[Start of section]

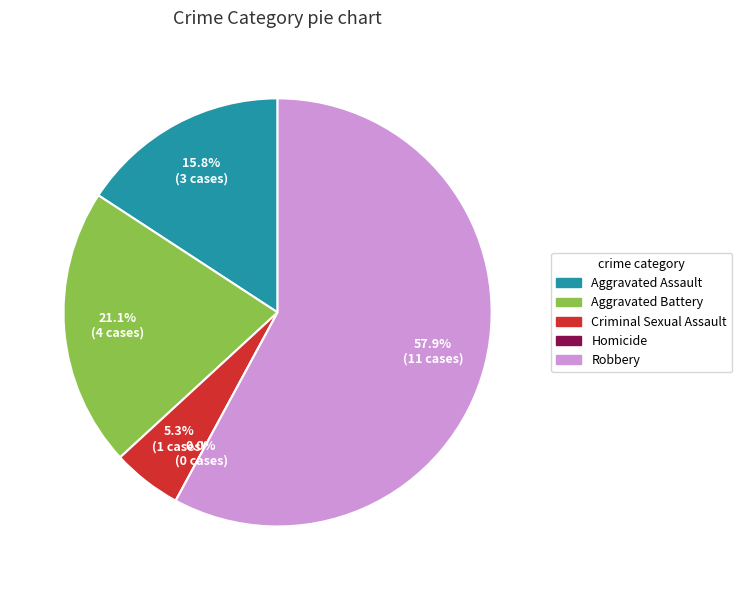

Is Robbery the majority of the pie?

Yes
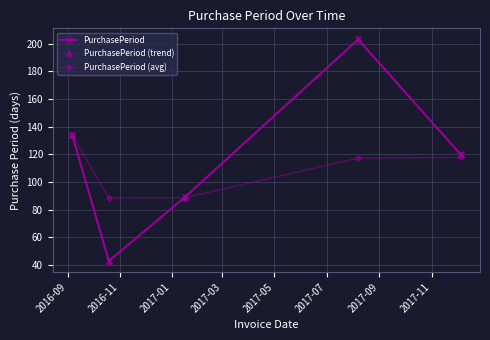

Does the chart have visible grid lines?

Yes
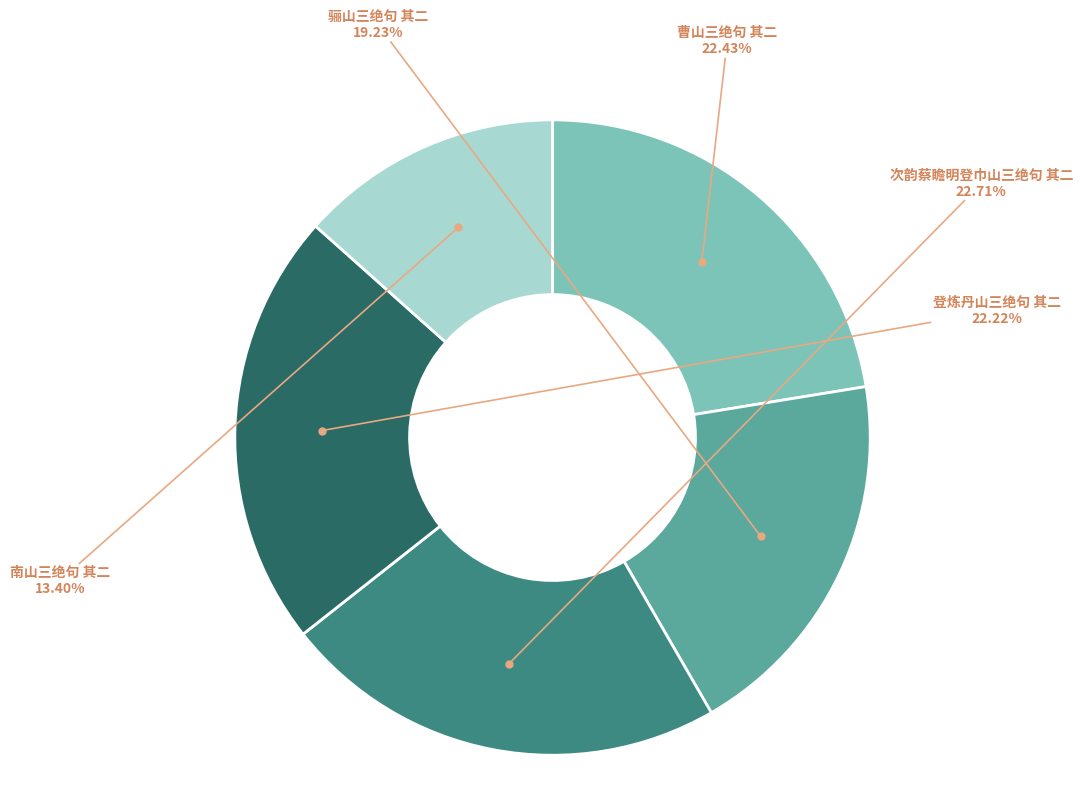

What is the smallest slice in the pie chart?

南山三绝句 其二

[End of section]

- [EXERCISE]
Give the rows above as a JSON list of strings, one string per line, skipping blank lines and leaving out the pictures.

- [TASK RESULT]
[
  "Is Robbery the majority of the pie?",
  "Yes",
  "Does the chart have visible grid lines?",
  "Yes",
  "What is the smallest slice in the pie chart?",
  "南山三绝句 其二"
]